EXPLORE THE MATERIAL:
a) Rewrite the passage on the early Olympic Games between "The first Olympic" and "runner Caster Samanya.", inclusive, changing "Olympic Games" to "Olympics".
b) From the passage on the early Olympic Games, translate this sentence into Spanish: "This ban faced important opposition over the years."
** Opening EXCERPT TO READ block **
The first Olympic Games were reserved for whites. Coubertin, “a fanatical colonialist,” according to his own words, was a racist and open anti-Semite. “All other races must show allegiance to the superior white race.” Women, black people, and colonial peoples couldn’t participate in the Olympic Games. This ban faced important opposition over the years. But in 1960, the Vatican still prohibited the Catholic clergy from looking at women’s sporting events. More recently, sexism has taken other forms, such as the humiliating tests of femininity for certain athletes, for example, the South African runner Caster Samanya.
** Closing EXCERPT TO READ block **
** Opening RECORDED DATA block **
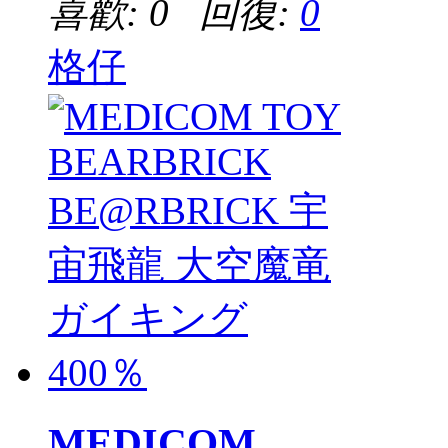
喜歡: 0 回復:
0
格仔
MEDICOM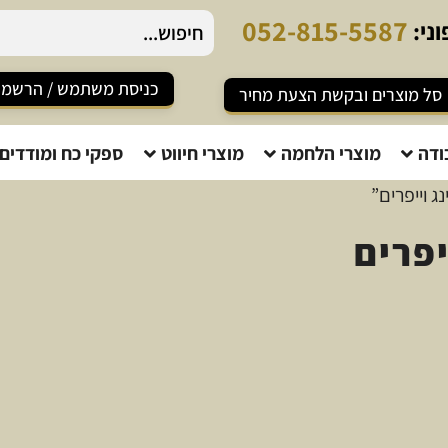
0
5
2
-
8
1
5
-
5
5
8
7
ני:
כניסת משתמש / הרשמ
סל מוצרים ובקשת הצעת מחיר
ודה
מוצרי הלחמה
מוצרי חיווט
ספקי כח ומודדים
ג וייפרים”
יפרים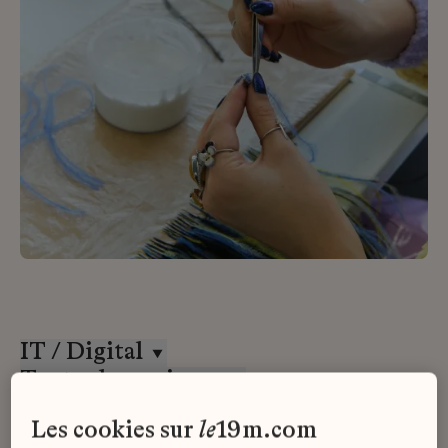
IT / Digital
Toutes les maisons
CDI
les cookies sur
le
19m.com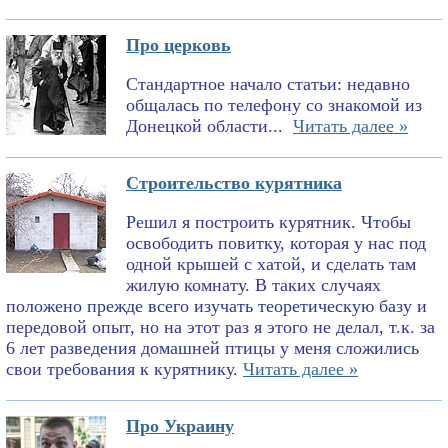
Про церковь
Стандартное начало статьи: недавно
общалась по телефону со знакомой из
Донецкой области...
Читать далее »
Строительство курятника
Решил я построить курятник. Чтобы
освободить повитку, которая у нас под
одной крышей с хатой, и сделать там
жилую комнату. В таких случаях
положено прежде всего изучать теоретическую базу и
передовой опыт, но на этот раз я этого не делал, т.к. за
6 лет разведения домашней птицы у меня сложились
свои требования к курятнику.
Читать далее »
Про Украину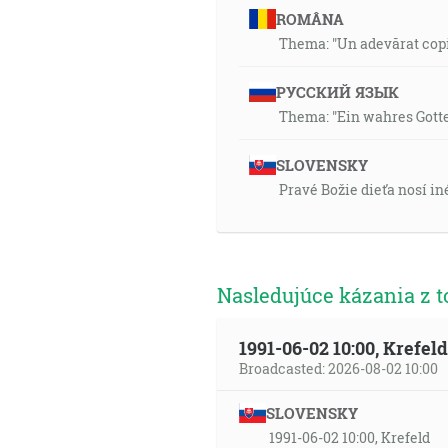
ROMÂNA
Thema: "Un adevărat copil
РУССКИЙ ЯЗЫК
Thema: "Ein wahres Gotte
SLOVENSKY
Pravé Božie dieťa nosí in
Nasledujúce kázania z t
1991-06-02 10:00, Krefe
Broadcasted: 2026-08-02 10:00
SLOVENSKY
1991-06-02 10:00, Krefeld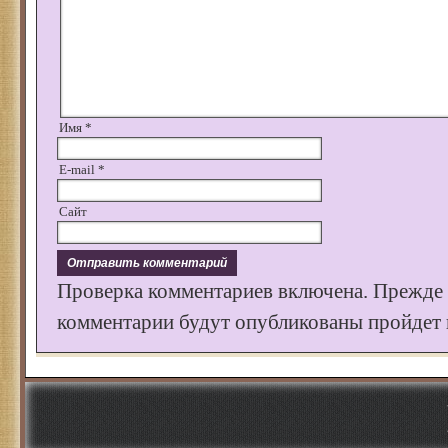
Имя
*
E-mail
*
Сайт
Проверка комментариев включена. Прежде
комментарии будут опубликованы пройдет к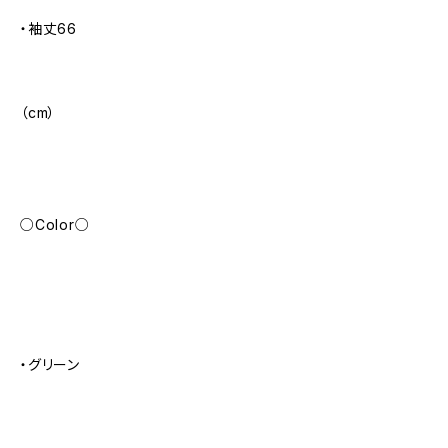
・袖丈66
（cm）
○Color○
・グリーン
** Closing RECORDED DATA block **
** Opening RECORDED DATA block **
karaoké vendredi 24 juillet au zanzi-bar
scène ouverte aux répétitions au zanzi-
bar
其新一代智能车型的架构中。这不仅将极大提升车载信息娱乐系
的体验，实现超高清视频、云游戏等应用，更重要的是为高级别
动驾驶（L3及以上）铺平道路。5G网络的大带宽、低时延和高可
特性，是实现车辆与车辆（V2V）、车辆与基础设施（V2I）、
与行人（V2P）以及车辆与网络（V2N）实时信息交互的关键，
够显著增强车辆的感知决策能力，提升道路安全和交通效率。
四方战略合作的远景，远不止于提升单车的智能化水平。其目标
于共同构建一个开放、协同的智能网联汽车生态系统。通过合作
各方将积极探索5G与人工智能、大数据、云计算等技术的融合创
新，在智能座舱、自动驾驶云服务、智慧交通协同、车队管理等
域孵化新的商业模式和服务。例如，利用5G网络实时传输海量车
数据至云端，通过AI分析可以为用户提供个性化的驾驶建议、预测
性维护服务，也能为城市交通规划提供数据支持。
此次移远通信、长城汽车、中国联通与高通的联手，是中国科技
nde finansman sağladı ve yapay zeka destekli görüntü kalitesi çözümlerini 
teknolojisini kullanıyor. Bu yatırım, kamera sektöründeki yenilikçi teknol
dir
** Closing RECORDED DATA block **
SET OF ANSWERS:
a)
The first Olympics were reserved for whites. Coubertin, “a fanatical colonialist,” according to his own words, was a racist and open anti-Semite. “All other races must show allegiance to the superior white race.” Women, black people, and colonial peoples couldn’t participate in the Olympics. This ban faced important opposition over the years. But in 1960, the Vatican still prohibited the Catholic clergy from looking at women’s sporting events. More recently, sexism has taken other forms, such as the humiliating tests of femininity for certain athletes, for example, the South African runner Caster Samanya.

b) Esta prohibición enfrentó una oposición importante a lo largo de los años.